Now I'm back but with rules. I can easily be distracted so I'm working on limiting my time on FB. Most of my posts are easily updated via Twitter without having to get all caught up in the FB happenings. I log in two or three times a day to check my friends. I've limited my friend list too. You must either be my wife, my mom, my grandma, or a dude to get on the list. I don't condemn having opposite sex friends on FB but for now at least I'm just not going to do it. Mainly I want to stay connected to fellow brothers in ministry (pastors and laymen) so I can hear what the Lord is doing in their lives, pray for them, and just stay in touch.

I realize this post borders on narcissism, I mean why should you care why I am back on FB?? I posted this for two reasons. One, perhaps there is a brother or sister out there who, like me, struggling with disciplining time and these tips will help or encourage you. Two, I need accountability and posting it to the world wide web holds my feet to the fire.

Monday, March 7, 2011

Canon of Theologians- February Report

In case you missed it and care I'm working through various writings of theologians throughout history- my canon of theologians (to borrow Mark Dever's phrase). It is sad to me when Christians today think church history is only the last 40 years (or worse, the last 40 days).

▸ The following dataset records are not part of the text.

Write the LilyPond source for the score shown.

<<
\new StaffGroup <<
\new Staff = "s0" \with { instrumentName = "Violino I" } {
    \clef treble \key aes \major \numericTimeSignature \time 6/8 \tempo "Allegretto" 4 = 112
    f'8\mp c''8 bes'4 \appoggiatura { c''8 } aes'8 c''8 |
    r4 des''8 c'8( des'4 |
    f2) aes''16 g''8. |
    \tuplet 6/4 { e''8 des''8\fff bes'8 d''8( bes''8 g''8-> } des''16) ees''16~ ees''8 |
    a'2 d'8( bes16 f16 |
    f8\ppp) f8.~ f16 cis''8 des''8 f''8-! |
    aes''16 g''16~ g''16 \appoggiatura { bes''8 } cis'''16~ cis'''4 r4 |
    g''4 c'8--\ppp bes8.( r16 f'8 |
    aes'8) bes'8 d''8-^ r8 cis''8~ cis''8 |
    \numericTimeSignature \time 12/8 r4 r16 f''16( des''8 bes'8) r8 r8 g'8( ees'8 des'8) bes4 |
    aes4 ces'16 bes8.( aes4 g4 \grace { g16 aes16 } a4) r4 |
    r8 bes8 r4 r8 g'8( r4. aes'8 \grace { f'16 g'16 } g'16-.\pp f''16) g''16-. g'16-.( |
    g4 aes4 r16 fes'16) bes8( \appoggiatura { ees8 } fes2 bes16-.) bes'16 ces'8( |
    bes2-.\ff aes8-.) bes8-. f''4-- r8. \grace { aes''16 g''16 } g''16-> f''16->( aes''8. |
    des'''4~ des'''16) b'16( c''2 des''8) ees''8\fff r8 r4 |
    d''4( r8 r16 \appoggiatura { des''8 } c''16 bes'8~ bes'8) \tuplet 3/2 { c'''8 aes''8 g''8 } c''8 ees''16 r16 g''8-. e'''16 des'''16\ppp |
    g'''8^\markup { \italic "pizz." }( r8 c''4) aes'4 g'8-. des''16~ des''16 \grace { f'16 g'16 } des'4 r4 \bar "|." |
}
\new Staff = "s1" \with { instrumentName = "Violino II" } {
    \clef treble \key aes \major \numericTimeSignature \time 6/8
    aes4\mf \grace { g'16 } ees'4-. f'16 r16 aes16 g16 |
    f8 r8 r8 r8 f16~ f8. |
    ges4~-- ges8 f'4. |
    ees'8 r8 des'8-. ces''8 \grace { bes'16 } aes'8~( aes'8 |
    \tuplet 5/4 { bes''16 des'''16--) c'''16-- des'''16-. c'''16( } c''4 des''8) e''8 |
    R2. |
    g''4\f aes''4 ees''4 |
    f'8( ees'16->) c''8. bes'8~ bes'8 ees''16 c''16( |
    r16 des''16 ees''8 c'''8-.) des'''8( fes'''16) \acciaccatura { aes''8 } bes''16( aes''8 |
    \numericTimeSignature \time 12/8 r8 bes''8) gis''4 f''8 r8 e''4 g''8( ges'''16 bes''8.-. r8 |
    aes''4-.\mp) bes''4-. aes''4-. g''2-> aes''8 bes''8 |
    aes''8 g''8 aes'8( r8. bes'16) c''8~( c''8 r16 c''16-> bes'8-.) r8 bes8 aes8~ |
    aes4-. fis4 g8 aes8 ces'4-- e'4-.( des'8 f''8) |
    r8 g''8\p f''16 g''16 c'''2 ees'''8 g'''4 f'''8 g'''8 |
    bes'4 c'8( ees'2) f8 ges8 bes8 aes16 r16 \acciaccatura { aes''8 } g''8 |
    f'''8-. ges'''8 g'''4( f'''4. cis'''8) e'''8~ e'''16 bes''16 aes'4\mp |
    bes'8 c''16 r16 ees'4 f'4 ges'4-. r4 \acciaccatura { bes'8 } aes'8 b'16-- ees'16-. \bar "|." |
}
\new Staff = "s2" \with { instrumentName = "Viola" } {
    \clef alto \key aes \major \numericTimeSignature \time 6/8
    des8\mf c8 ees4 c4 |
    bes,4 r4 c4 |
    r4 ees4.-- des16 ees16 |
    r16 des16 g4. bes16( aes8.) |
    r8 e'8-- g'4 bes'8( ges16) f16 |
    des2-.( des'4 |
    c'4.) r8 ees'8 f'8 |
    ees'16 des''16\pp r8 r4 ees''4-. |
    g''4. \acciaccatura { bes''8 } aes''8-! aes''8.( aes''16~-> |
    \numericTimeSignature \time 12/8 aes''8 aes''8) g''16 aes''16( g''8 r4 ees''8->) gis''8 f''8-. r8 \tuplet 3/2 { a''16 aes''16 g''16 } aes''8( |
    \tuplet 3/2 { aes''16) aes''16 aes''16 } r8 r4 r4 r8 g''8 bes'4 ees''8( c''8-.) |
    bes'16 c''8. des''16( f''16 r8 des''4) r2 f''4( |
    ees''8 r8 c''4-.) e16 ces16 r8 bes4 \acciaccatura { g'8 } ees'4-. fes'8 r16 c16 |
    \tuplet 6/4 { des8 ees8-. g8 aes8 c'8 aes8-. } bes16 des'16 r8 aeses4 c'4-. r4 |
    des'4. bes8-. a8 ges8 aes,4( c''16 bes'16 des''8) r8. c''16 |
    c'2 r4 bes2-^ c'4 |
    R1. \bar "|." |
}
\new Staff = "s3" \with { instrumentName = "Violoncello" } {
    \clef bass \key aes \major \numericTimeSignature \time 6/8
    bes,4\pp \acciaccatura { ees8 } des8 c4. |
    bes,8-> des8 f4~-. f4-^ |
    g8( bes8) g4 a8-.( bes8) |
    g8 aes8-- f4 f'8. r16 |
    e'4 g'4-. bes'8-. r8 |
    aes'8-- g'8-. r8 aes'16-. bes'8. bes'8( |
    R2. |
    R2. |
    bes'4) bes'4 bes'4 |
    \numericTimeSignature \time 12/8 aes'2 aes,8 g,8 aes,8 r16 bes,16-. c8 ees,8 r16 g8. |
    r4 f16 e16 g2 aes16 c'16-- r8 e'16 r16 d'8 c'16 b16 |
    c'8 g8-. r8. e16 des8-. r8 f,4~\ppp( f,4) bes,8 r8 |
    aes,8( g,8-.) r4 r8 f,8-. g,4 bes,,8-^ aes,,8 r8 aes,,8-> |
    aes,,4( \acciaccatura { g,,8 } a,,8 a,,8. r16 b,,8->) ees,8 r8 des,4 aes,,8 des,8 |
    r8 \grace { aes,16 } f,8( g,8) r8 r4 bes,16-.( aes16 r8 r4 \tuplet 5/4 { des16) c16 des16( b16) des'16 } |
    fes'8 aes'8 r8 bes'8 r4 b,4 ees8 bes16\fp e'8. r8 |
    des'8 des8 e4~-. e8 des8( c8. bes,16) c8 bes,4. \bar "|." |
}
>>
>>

Most of what is written today has been written before in one form or another-- that goes for good theology and bad theology. So it is helpful to see how Biblical doctrine has been taught throughout the centuries by faithful teachers. Now I'm a few days late in posting on February's theologian but I read through Tertullian's On Idolatry. He was a Latin Church Father who lived in the 2nd-3rd centuries.

I found Tertullian's essay On Idolatry very convicting, challenging, and encouraging. Much of what he said could easily have been written today and sound very contemporary. He opens the essay by emphasizing the problem of idolatry, "The principle charge against the human race, the world's deepest guilt, the all-inclusive cause of judgment, is idolatry." He essentially argues that the nature of all sin is idolatry which "defrauds God, denying him his proper honors and conferring them to others." Tertullian then begins exposing various forms of idolatry. A lot of the things he hits have to be thought through to consider a more contemporary parallel (ex. he rebukes the guys who train gladiators but are still embraced in the church). There is however great instruction here and he draws from Scripture throughout (be aware though there are apocryphal books he considered canonical). It is especially helpful how Tertullian brings Scripture to bear on his culture and considered how Christians ought to be set apart from the world. There are so many ways that we blend in and are lured to the feet of idols. We need to take this as seriously as this ancient theologian did.